Your objective>
Throughout the records below, find the lines with the string "Right" and give how many there are, nothing else.

++++++++++++++++++++

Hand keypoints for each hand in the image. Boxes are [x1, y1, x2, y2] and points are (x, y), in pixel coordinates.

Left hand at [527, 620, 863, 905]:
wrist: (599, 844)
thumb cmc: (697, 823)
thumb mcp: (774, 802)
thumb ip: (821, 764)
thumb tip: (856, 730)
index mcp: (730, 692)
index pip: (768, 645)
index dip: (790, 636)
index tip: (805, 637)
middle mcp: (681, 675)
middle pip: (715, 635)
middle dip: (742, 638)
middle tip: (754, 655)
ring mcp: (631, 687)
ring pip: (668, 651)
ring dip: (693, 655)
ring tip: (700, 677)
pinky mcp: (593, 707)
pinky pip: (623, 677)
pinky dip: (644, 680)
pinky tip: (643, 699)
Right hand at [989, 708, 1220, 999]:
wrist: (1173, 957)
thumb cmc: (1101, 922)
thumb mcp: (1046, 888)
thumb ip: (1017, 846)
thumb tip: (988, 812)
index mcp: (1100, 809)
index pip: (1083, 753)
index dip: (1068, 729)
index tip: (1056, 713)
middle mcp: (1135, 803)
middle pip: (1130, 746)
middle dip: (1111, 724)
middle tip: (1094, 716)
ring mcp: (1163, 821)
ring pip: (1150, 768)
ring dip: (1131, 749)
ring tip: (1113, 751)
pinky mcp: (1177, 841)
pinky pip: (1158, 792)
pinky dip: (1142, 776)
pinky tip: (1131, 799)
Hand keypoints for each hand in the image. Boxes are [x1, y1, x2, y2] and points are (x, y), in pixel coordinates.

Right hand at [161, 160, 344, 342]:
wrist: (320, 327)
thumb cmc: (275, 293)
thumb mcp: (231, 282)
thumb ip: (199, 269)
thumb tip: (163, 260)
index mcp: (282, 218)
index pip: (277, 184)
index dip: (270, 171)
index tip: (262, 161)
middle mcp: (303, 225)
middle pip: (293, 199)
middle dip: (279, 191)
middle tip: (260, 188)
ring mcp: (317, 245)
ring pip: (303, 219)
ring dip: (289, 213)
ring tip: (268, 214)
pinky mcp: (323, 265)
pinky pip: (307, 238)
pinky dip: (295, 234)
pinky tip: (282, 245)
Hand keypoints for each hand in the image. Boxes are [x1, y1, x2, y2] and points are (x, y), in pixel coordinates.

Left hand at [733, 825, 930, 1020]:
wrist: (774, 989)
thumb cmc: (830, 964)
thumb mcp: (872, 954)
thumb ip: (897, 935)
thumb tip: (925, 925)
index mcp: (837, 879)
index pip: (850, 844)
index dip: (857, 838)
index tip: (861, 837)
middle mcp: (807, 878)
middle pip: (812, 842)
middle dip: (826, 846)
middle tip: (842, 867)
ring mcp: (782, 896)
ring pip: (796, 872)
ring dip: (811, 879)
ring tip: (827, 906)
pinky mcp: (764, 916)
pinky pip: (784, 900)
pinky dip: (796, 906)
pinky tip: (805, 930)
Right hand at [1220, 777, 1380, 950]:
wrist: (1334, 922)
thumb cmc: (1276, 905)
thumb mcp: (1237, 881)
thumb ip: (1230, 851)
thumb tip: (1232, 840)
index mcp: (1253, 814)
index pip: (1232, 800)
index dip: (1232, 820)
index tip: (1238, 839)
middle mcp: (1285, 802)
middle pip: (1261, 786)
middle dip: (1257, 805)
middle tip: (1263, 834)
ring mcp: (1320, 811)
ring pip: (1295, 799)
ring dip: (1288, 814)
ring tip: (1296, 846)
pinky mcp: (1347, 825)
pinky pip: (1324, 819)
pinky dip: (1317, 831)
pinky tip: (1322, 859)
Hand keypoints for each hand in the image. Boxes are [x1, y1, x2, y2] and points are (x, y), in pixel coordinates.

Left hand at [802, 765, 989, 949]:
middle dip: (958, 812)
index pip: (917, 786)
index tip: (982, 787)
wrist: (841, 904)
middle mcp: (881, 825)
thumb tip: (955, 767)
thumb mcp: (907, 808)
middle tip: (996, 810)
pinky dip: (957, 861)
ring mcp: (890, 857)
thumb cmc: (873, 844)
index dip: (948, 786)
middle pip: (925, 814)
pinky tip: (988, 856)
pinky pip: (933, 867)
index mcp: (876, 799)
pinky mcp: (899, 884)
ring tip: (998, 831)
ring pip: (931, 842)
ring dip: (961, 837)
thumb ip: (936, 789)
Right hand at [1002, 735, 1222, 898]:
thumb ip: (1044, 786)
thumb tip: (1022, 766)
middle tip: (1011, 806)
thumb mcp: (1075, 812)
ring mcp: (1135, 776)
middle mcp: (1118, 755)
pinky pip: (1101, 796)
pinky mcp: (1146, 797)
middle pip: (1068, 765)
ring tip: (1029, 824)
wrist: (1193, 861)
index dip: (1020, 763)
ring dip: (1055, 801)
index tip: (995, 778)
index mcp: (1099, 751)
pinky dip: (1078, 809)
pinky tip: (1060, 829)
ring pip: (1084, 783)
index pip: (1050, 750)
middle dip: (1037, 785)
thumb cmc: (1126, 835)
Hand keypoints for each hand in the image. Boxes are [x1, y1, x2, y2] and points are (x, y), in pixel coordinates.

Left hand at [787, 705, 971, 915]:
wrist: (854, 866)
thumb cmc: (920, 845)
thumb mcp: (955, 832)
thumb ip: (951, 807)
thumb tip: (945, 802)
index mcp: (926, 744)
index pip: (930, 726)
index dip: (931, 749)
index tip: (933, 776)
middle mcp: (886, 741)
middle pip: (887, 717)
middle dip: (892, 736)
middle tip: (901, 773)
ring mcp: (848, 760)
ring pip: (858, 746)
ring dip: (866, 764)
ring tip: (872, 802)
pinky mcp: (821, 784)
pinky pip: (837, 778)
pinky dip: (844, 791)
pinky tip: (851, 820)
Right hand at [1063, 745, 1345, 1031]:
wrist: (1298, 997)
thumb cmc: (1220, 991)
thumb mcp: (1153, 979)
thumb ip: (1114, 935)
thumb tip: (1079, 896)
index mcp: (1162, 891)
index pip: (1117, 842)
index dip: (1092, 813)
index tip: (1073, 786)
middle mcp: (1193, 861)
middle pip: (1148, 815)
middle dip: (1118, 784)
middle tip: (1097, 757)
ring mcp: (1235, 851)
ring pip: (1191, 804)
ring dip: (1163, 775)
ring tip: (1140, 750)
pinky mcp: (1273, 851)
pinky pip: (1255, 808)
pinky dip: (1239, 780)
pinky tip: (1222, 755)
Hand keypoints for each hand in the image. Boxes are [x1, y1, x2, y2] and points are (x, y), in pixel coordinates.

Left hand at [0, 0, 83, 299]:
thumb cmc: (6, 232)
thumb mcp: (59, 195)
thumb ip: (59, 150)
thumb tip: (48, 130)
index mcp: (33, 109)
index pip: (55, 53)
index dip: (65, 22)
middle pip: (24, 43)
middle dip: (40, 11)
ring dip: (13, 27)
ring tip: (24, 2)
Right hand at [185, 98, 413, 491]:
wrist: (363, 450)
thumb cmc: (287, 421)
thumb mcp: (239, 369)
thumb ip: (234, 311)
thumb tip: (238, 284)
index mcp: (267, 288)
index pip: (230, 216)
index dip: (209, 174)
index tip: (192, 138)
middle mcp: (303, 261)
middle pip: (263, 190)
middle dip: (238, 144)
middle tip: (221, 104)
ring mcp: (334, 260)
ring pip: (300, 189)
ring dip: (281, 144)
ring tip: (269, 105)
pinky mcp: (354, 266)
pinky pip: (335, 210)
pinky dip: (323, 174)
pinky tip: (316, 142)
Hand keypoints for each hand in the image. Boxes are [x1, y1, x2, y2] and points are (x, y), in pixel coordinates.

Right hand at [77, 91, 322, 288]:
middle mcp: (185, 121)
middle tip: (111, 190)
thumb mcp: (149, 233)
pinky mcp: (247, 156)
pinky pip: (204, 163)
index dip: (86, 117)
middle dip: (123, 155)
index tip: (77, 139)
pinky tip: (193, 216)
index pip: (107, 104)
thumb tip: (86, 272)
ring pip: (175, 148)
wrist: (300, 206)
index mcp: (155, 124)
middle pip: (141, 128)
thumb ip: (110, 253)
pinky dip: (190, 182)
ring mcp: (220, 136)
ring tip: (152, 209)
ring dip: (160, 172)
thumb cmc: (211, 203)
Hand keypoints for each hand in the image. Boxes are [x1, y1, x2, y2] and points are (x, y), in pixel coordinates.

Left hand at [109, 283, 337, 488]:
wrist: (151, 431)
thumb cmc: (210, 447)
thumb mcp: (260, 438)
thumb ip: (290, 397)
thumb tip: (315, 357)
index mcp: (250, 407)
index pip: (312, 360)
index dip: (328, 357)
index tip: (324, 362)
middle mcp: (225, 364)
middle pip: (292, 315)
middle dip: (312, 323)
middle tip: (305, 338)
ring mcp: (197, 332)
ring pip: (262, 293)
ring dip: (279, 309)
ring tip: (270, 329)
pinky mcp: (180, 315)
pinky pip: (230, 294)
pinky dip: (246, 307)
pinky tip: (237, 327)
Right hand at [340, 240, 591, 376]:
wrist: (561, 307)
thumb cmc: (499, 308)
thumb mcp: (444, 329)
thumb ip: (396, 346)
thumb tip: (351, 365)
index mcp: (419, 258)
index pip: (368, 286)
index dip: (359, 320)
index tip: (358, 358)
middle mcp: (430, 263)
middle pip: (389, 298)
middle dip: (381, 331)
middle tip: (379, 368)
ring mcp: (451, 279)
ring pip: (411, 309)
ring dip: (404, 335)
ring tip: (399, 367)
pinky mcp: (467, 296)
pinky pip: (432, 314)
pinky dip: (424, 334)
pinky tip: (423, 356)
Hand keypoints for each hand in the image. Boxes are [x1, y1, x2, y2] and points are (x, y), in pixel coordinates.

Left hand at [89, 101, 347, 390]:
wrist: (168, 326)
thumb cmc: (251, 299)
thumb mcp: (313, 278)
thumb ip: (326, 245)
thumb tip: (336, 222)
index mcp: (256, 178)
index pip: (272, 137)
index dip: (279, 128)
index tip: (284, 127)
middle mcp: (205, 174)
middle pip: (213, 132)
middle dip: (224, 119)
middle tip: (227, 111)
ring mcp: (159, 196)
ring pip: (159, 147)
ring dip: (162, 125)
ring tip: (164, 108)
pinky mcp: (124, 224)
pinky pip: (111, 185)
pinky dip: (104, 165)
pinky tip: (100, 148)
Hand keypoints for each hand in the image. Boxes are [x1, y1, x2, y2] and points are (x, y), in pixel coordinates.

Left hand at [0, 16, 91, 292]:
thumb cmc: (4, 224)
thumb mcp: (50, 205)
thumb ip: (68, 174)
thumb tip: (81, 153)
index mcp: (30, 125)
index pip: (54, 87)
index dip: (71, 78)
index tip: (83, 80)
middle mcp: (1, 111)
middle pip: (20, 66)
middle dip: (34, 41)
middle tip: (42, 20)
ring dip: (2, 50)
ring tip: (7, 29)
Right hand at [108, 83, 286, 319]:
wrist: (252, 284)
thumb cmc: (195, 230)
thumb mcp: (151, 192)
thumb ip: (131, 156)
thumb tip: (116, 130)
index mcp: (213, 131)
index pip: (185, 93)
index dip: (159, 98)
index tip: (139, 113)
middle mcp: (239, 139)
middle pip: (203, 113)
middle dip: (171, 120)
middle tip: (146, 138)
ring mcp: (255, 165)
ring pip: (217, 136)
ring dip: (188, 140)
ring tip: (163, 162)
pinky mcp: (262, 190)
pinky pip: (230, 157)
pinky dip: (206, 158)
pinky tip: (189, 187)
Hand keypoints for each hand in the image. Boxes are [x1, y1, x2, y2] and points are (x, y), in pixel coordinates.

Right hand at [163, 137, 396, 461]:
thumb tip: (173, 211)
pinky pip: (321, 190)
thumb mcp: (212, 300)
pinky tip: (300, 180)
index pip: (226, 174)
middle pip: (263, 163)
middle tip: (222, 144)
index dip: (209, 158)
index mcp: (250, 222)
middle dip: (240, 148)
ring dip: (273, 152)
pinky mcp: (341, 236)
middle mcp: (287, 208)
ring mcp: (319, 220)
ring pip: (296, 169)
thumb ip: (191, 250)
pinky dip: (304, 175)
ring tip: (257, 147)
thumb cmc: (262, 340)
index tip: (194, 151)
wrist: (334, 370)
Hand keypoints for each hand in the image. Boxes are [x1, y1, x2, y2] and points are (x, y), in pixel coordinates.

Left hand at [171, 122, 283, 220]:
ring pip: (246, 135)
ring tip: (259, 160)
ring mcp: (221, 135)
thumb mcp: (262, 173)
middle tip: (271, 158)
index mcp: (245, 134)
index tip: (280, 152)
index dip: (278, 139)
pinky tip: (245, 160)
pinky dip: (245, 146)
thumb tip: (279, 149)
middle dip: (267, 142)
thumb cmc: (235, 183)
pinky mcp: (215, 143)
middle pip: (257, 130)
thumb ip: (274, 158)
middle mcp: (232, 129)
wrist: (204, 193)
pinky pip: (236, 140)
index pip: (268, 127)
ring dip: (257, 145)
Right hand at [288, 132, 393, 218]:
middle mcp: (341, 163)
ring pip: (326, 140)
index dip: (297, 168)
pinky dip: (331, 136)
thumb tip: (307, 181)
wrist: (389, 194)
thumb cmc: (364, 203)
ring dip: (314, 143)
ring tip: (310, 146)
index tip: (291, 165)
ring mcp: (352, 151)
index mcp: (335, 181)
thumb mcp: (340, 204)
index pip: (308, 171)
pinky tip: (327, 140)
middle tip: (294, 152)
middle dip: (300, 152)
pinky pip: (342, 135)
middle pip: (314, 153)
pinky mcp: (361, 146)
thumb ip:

++++++++++++++++++++

Written answer>
11